Available data ->
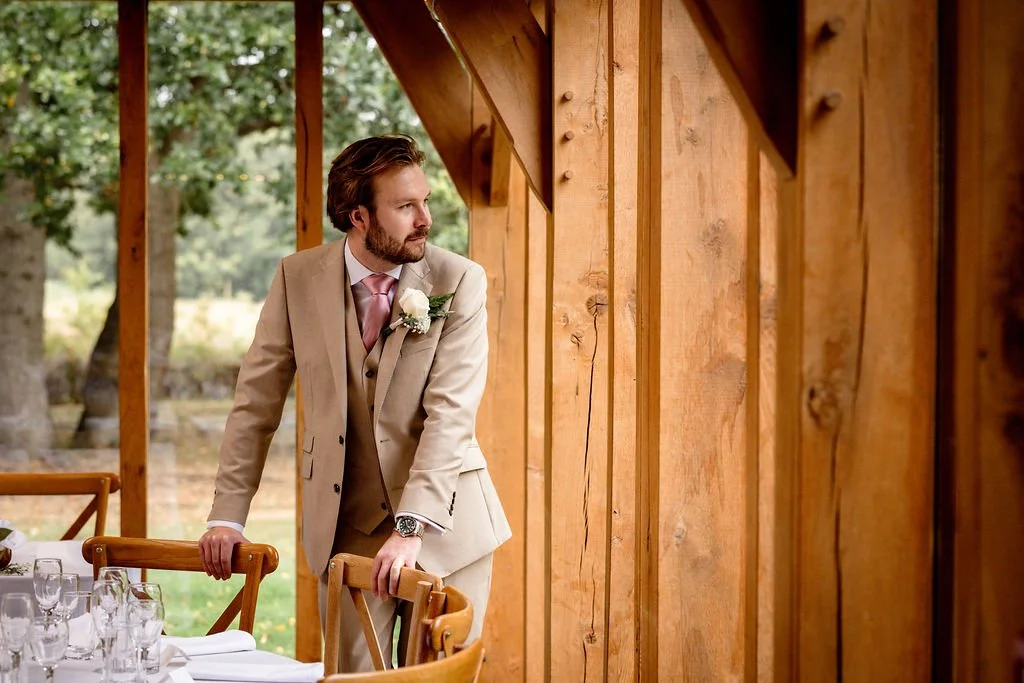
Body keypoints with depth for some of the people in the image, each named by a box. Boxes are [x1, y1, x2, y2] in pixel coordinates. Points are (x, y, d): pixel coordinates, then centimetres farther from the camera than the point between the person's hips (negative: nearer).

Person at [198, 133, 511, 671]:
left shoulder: (459, 282, -8)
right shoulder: (298, 278, -2)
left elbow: (451, 412, -16)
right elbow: (256, 400, 1)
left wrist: (412, 527, -25)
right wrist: (228, 516, -5)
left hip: (445, 525, -1)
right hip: (346, 526, 1)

Exercise brief ->
Give the rows as a Markdown table with columns Nr and Line, numbering each non-blank line of text in order and skipping blank lines. Leave the picture out.

Response for this exercise ->
| Nr | Line |
|---|---|
| 1 | Body keypoints with depth for some of the people in the image, each named by a box. Boxes are [x1, y1, x2, y2] in pixel coordinates. Points are (x, y, d): pixel coordinates, then centimetres farther from the camera than the point between the person's hips (negative: nearer). |
| 2 | Person at [198, 133, 511, 671]: |
| 3 | left shoulder: (459, 282, -8) |
| 4 | right shoulder: (298, 278, -2) |
| 5 | left elbow: (451, 412, -16) |
| 6 | right elbow: (256, 400, 1) |
| 7 | left wrist: (412, 527, -25) |
| 8 | right wrist: (228, 516, -5) |
| 9 | left hip: (445, 525, -1) |
| 10 | right hip: (346, 526, 1) |